What UK brand is harmless for frogs. 

(some forums dont want brandnames because of advertising, but in that case: Please pm)


----------



## salix (Mar 28, 2008)

Any kind of a acrylic craft paint would be fine. The secret to making rocks look real is "dry brushing". In this case, less is more.

You generally want to have a darker base coat with fairly solid coverage. For variety, you can have different shades splotched here and there. Then you would use the dry brush technique to slowly layer your colors until you achieve the look you want.

If you run a search on dry brushing, you should have no problems finding lots of info on the technique. If you want to practice or have a demo, go to a crafts store where they paint ceramics.

Good luck!


----------



## Jason (Oct 14, 2004)

Check out this thread. There is a lot of information, but well worth the read.

parts-construction/topic22606.html


----------



## RogerT (Sep 5, 2008)

salix said:


> Any kind of a acrylic craft paint would be fine. The secret to making rocks look real is "dry brushing". In this case, less is more.
> 
> You generally want to have a darker base coat with fairly solid coverage. For variety, you can have different shades splotched here and there. Then you would use the dry brush technique to slowly layer your colors until you achieve the look you want.
> 
> ...


Hi, 

Acrylic paints based on water also contain PU's and have a chemical damp which according to dutch paint company's can take for months to fume out. 

So are you sure?

Because all people who told me its safe to use, never applied it themselves in their tanks. For a fact: I havent found anyone yet with proof that its in their tank and without any deaths or issue's. 

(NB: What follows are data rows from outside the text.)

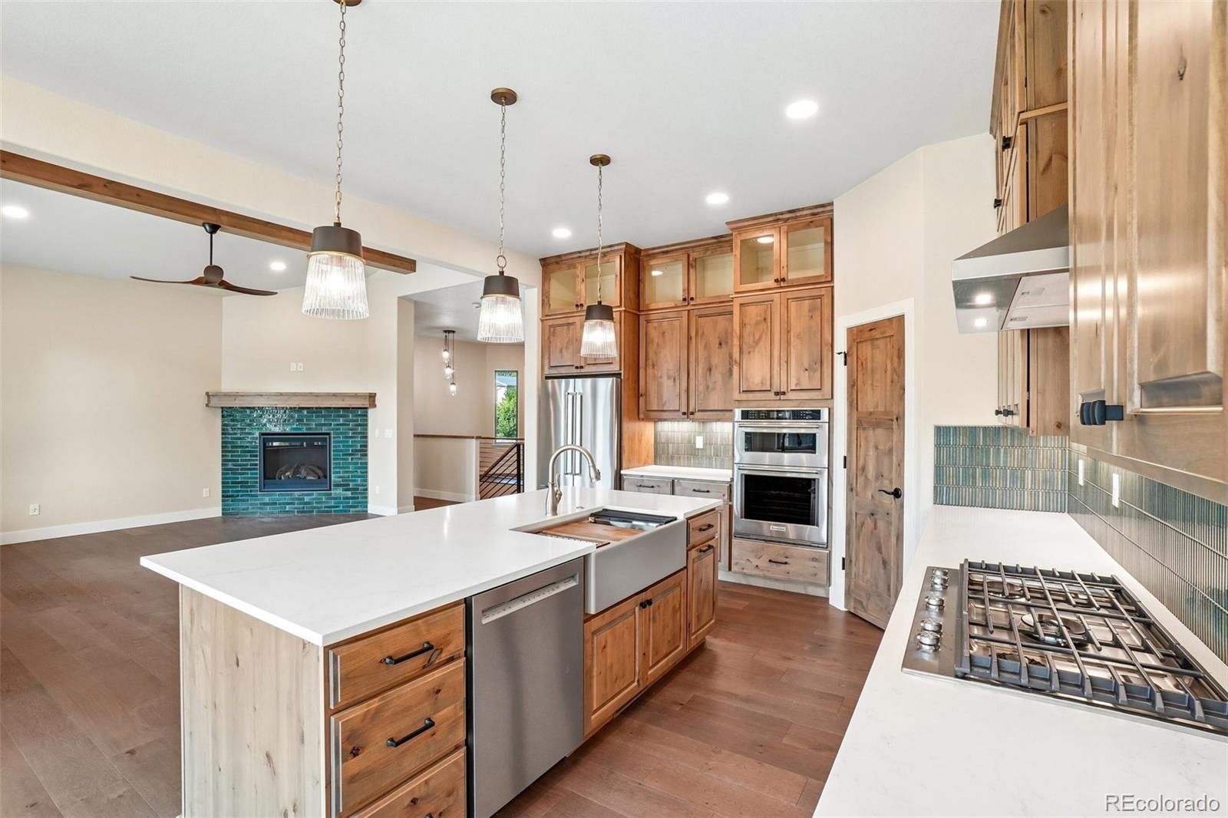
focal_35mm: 15
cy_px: 409
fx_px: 512
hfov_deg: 100.4
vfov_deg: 77.3
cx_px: 614
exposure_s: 1/40
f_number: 8
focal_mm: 10
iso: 400
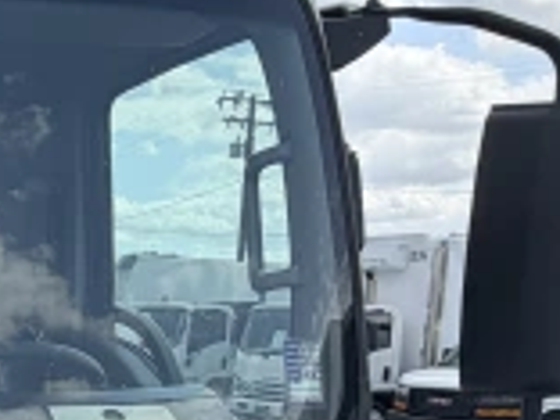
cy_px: 459
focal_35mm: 72
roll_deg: -2.3
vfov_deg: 19.6
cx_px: -255
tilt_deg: -9.8
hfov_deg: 22.6
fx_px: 1165
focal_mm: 2.22
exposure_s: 1/770
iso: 20
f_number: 2.2
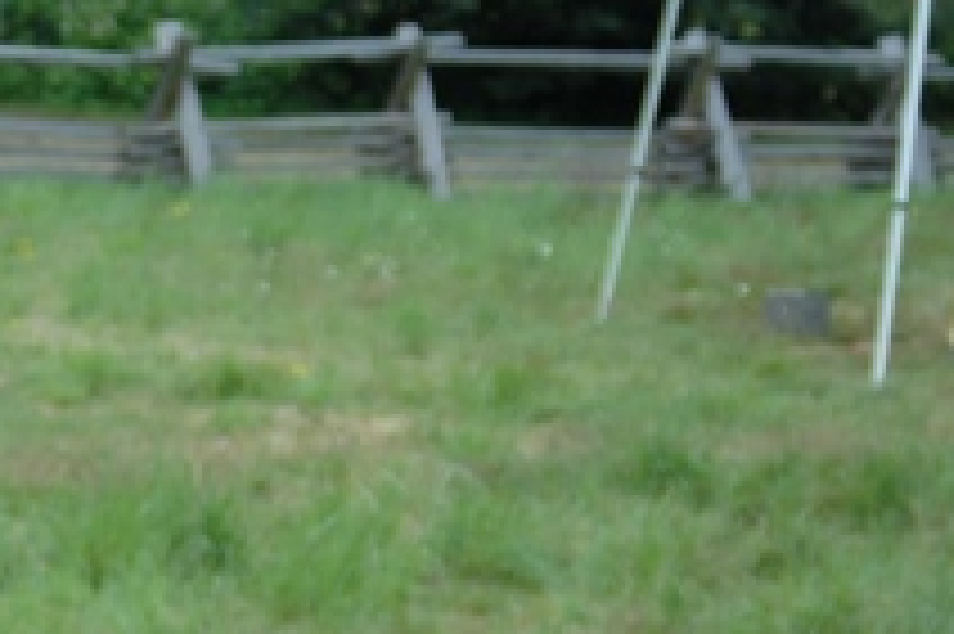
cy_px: 641
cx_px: -351
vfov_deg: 8.1
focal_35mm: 168
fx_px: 4448
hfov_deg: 11.8
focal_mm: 38
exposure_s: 1/1250
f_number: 3.8
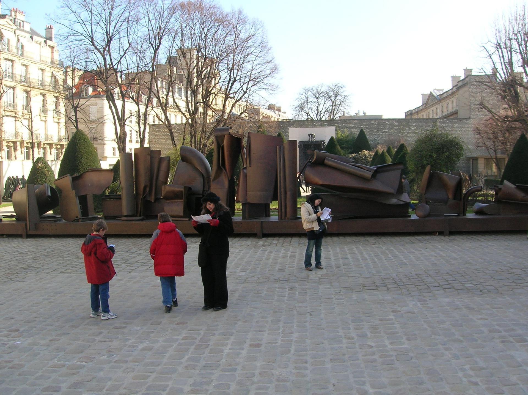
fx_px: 518
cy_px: 198
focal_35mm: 34
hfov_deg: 54.0
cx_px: 264
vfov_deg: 41.7
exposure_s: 1/110
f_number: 4.9
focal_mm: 5.7
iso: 50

Since im going to place about 4-5 tinc. matecho and 4 pumi. almirante in the tank, im extra extra carefull. (since thats a fortune here). 

The above link doesnt work for me.


----------



## MJ (Jun 16, 2005)

I use acrylic paints in vivaria with no issue (system 3) 

The paint is the least of your worries with that mix of frogs even in a large vivarium mate.


----------



## zBrinks (Jul 16, 2006)

Methinks those tincs are going to get the smackdown.


----------



## RogerT (Sep 5, 2008)

Perhaps, or not. I have had Azureus with bastimentos for 2 years before i ran out of space and I have had the same advice with Terribilis and imitator, and both do fine till this moment. People claimed over and over it didnt work that one would eat the other or dominate the other and it worked with breeding results. Now im planning to place them in 150x150x60, but a friend of mine had great breeding results with an azureus couple and blue jeans BIG couple in 50x50x50. I have also had an group of 5 mature Azureus females in a 100x60x50 tank which people told me: impossible. And it worked for 2 years without any issue. Anyway debate that doesnt belong here.. 

Back to paint shall we?  

If anyone has any advices. please help me


----------



## Nubster (Jun 16, 2008)

Everyone seems to be using craft store acrylic paint with no issues.


----------



## ds51 (Oct 13, 2017)

you could use child friendly paint
that is used for painting baby's cots and some wooden toys


----------



## SoloSK71 (Dec 25, 2018)

Have you tried calling or e-mailing Zoopoxy/PolyGem?

Solo


----------



## Socratic Monologue (Apr 7, 2018)

The ten year update on the paint situation (and the frog mix) ought to be interesting.


----------